Unnumbered Citation:

• US12122824 mentions "Mullis, et al., U.S. Pat. No." in the context of PCR amplification. Without a specific patent number, this reference cannot be individually searched and assessed. However, the general concept of PCR (Polymerase Chain Reaction) is a widely known molecular biology technique, and many patents by Mullis and others exist on this topic, dating back to the 1980s. These would be considered general enabling prior art for nucleic acid manipulation but would not anticipate the specific anti-TNF antibody or its therapeutic application.

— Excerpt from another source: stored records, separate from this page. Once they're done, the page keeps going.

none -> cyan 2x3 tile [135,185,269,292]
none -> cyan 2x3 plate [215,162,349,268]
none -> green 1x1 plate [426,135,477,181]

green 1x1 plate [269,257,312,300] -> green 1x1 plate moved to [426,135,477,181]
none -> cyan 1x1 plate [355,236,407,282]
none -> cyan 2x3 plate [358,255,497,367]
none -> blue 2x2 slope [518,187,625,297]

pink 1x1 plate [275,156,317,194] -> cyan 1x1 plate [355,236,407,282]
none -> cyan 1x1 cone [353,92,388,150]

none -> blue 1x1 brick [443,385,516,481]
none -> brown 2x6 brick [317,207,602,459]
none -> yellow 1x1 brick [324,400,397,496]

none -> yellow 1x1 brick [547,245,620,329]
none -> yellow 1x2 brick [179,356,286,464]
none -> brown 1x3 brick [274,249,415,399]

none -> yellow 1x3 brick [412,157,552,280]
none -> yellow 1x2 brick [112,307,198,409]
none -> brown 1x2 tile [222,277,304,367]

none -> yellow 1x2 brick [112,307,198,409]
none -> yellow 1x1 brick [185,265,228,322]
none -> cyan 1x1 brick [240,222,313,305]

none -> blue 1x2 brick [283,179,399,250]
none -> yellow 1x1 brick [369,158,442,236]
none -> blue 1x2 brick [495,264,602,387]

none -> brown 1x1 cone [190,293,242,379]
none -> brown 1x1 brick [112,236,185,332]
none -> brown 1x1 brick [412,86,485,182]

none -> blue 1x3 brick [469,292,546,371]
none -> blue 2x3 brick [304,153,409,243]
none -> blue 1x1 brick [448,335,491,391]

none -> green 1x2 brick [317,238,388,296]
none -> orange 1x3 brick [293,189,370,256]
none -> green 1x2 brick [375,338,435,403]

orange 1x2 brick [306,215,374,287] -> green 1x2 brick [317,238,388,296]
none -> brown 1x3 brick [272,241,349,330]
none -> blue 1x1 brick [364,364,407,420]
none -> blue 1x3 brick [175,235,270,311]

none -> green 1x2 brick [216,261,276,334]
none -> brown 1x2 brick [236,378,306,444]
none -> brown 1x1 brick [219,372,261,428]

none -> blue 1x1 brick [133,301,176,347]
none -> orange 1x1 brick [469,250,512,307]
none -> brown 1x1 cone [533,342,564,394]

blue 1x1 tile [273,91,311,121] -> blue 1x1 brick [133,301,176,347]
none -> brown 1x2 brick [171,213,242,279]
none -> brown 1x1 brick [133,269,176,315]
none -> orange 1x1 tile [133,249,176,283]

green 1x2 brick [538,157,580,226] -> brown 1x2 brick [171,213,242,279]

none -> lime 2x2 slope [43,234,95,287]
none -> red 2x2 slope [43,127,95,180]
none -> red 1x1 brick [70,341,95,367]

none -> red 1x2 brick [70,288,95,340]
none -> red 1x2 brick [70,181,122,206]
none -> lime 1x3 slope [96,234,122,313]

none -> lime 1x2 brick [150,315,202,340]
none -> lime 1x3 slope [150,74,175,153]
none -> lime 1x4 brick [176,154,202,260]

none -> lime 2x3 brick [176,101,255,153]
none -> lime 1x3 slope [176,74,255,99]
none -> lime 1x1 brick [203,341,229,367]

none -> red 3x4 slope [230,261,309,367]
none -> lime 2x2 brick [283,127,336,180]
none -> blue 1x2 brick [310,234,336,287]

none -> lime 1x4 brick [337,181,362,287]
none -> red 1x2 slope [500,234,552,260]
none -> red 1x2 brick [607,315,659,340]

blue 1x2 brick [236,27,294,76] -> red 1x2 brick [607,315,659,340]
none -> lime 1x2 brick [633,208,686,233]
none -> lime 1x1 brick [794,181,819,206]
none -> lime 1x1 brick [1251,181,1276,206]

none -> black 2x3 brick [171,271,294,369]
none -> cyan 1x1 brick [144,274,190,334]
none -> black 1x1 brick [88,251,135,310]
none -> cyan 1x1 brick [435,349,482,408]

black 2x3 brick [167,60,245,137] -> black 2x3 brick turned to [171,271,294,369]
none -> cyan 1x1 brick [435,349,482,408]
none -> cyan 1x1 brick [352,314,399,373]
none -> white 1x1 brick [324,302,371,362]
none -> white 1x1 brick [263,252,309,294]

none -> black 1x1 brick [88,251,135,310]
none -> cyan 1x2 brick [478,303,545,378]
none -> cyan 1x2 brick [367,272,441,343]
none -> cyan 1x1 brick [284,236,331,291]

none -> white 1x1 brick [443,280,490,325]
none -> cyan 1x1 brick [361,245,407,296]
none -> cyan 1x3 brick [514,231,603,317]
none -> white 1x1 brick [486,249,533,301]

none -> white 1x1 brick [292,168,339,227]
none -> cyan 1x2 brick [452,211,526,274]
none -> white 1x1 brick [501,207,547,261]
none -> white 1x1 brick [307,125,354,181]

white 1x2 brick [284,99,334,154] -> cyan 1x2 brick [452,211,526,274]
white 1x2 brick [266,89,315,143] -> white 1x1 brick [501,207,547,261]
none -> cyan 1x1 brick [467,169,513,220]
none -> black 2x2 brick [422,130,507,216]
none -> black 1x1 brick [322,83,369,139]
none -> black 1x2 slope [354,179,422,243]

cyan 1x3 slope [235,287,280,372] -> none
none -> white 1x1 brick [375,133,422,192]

Conclusion on Most Relevant Prior Art:
Based on the analysis of the patents explicitly cited within the US12122824B2 text, none of the identified prior art anticipates the core inventive subject matter of US12122824 under 35 U.S.C. § 102. The cited patents describe general methodologies for genetic engineering, antibody production, cell culture, or gene expression, which are foundational technologies. They do not disclose the specific anti-TNF antibody defined by SEQ ID NO:36 and SEQ ID NO:37, its composition, or its specific use for treating active Psoriatic Arthritis with the outlined administration regimen and clinical outcomes. For these general methods to anticipate a claim, they would need to explicitly disclose every element of that claim, which they do not. They function as background art, demonstrating the state of the art in the broader field rather than directly anticipating the specific invention.